The Manual Loader (Bioformats) and Manual Loader (TIFF Only, ImageJ Opener) provide a robust way of importing datasets into BigStitcher. They allow you to manually specify the contents of a set of files and combine them into a dataset.
Step 1: Defining what to look for
In the first dialog, you can specify which attributes (time points, channels, illumination direction, acquisition angle, tile) the single image stacks in your dataset have. For each attribute, you have to select if you have multiple instances or not.
When using the Manual Loader (Bioformats), we also support one file to contain multiple instances (e.g. all channels in one file)
Step 2: File pattern and additional options
File pattern
In the next dialog, you will be asked to specify the Image File directory, i.e. the directory that contain all the files to include in the dataset.
You will also be asked for an Image File Pattern with placeholders for the actual attribute indices. For all attributes for which you specified YES (one file per … ) in the previous dialog, you have to include a placeholder in curly brackets:
{t}
for time points{c}
for channels{i}
for illumination directions{a}
for angles{x}
for tiles
If your attribute indices always have a defined length in the filename , e.g. angles 000, 090, 180, ...
, you can specify that length by repeating the placeholder e.g. {aaa}
for 3-digit angle index.
Next, you have to specify the actual indices for all the attributes. You can do this in two ways:
- just list them, separated by commas. e.g.:
18,19,30
- specify a range in the form:
start-end[:step]
. e.g.0-315:45
will produce0, 45, 90, 135, 180, 225, 270, 315
For attributes for which you selected YES (all … in one file), please set the range to 0-(number of instances - 1)
, e.g. 0-2
for 3 channels.
other options
Furthermore, you can specify the Calibration Type i.e. whether the voxel size is the same for all views or different for each one.

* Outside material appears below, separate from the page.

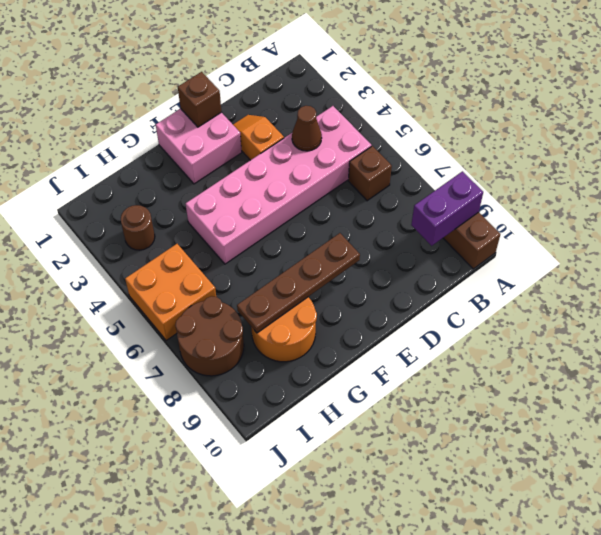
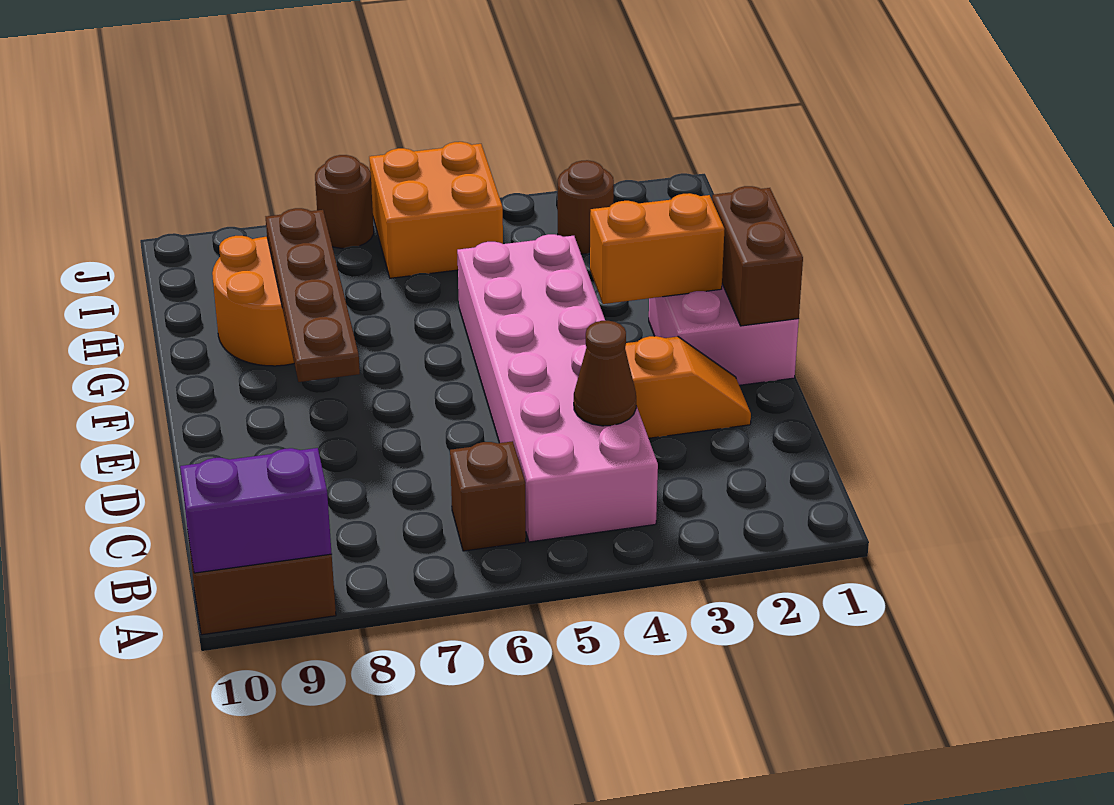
purple 1x2 brick [411,171,483,246] -> purple 1x2 brick turned to [180,448,332,573]
brown 1x1 brick [178,72,221,127] -> brown 1x2 brick [712,186,803,326]
none -> orange 1x2 brick [590,193,724,304]
brown 2x2 round brick [175,296,244,376] -> brown 1x1 round brick [315,155,374,248]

Then, you can specify the method of ’ Calibration Definition’, i.e. whether to load voxel sizes from file metadata, manually define them or load from files and display for manual verification.

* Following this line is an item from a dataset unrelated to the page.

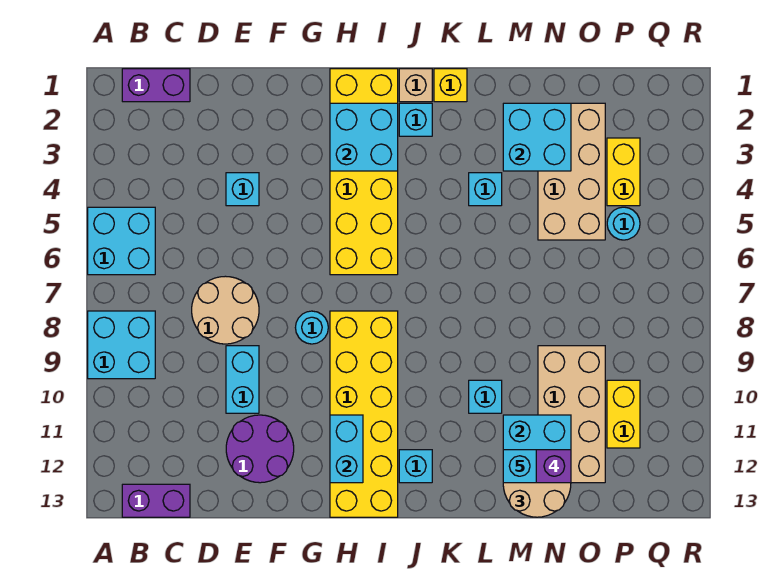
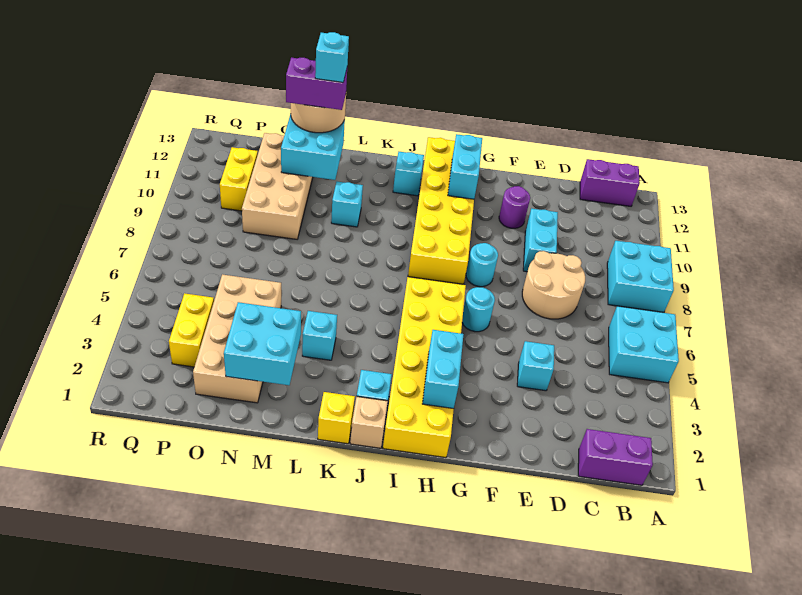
purple 2x2 round brick [226,415,294,483] -> purple 1x1 round brick [499,186,530,228]
cyan 2x2 brick [330,103,398,171] -> cyan 1x2 brick [422,330,464,409]
cyan 1x1 round brick [607,207,640,240] -> cyan 1x1 round brick moved to [462,287,495,332]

You can choose which ImgLib2 data container to use. This is explained in detail in the dialog, but as a rule of thumb, use ArrayImg if all single images in the dataset are smaller than ~ 2 gigavoxels (width * height * depth) and CellImg if any one of them is bigger.
verification of files
Finally, you can choose to Show list of filenames. If you select this and press OK, we will list all the files you specified via the pattern in a new dialog (indicating whether they actually exist or not) and allow you to manually deselect some of them. Deselecting a file will mark the corresponding view in the dataset as missing. You can use this to ignore specific parts of the data, e.g. time points at which the sample moved, etc.
Step 3: Verify calibration
If you chose to manually specify the voxel sizes or load them from metadata and display for verification, you can modify them in the next dialog. If you opted to use a different voxel size for each view, you can set the pixel distances and units for each view in this dialog, otherwise, one calibration will be used for all.
Once you click OK, your dataset should be displayed in the BigStitcher main window.